The pond was at flood depth and I noticed the first signs of life within it. I thought it might be some crappy frogspawn at first, but it was water fleas in the algae. They’re food for many things and also eat algae themselves, so a good start.

I planted 6 stems of water forget-me-not behind the liner by the fencepost. I put some more subsoil and stones in with them. So I hope they’ll establish well and raft out into the pond. At some point I need to sort out the puffiness of the liner, but it’s not practical at the moment.

The marsh marigold is continuing to grow well and there now seems a bud opening on one of the loosestrife.

I’ve taken the staple of the shed door again and replaced it with a cup hook for the bungee cord.


Although I was still dying to get the garlic in, I sorted out the shed door first. It’s been terrible to open since November and the hasp / padlock haven’t been in use since then either. So I took the hasp off and the door just locks on the standard lock now. I have put the bolt and screws back for the moment because they hold two block of wood inside, which also hold my keys cup hook.

The plan for now it to take all that off again and simply move the cup book onto the wall. I don’t particularly want the staple there as it’s a bit of a leverage point, but I need somewhere to hook the bungee cord – that could well just be a cup hook on the outside. I want to cover the carved out piece on the door and that’s probably going to end up being a filler piece of wood, fixed with UHU and a couple of staples on the inside of the door.
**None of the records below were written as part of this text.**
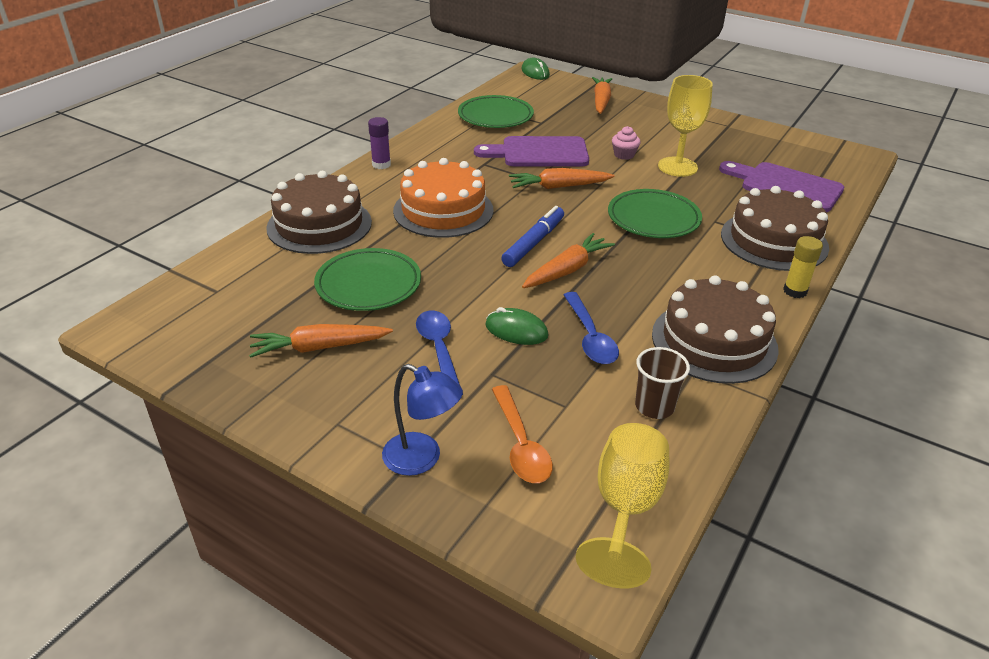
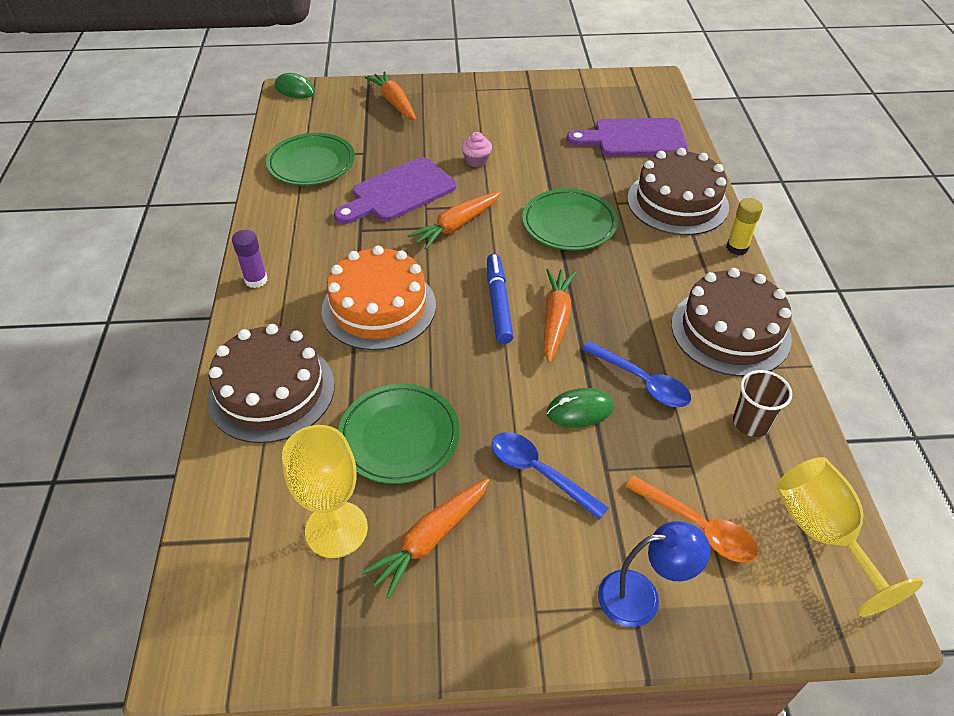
camera: 35 degrees left, 10 degrees up
yellow goblet [658,75,713,177] -> yellow goblet moved to [282,425,368,558]

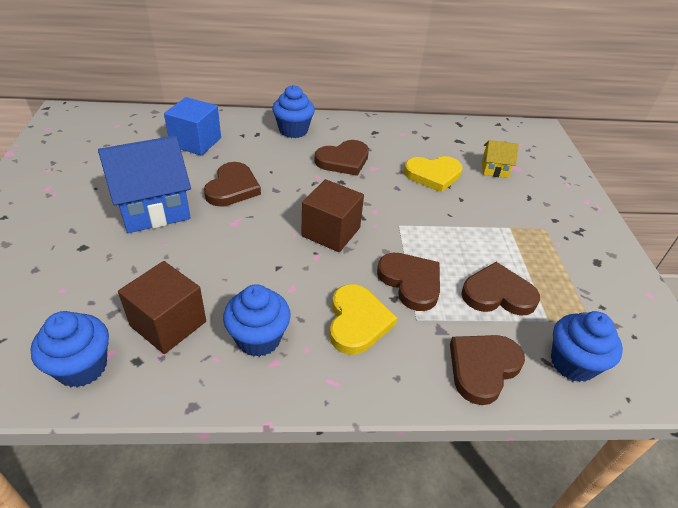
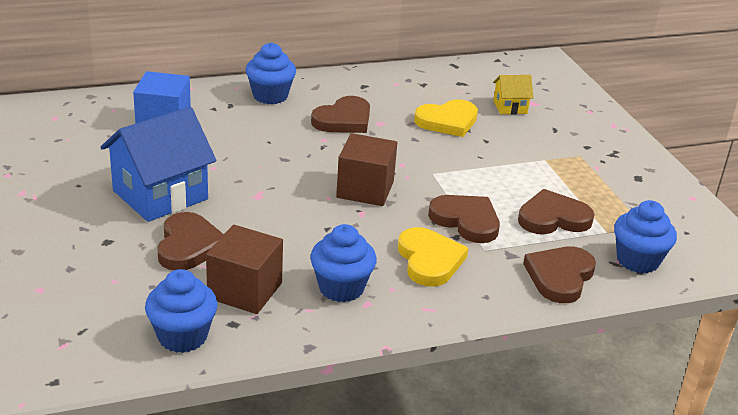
camera: 15 degrees left, 10 degrees down
brown heart [204,162,261,207] -> brown heart moved to [157,212,224,270]

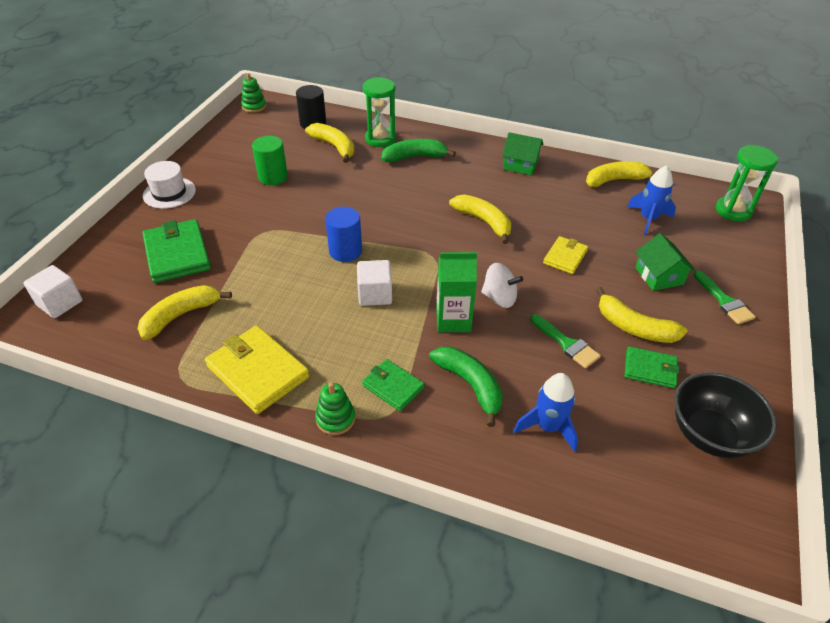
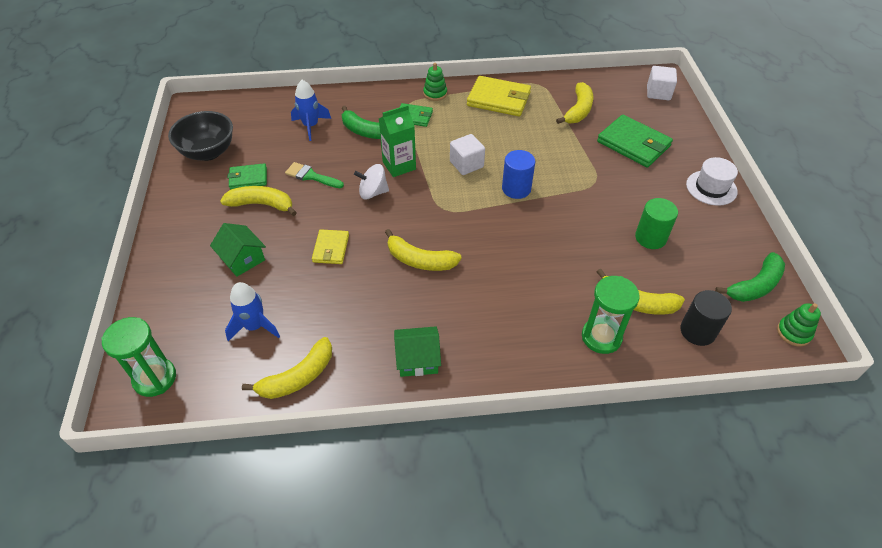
camera: 155 degrees right, 5 degrees up
green banana [382,139,456,163] -> green banana moved to [715,252,785,302]
green brush [694,270,756,324] -> none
I gave Bed 11 a gentle turnover and raked half a bag of compost across it. I was on a lunch deadline, so it didn’t get anything else. I measured out the lines and then discovered that the garlic I’d bought had started to go mouldy. So I ran to the garden centre and got the only one they had: Garcua. The cloves in rows 1 and 3 are spaced 18″ apart, leaving room for oca later on.

It feels so good to be back in the garden, though it’s still very wet and muddy. And tomorrow it’s going to pour with rain all day.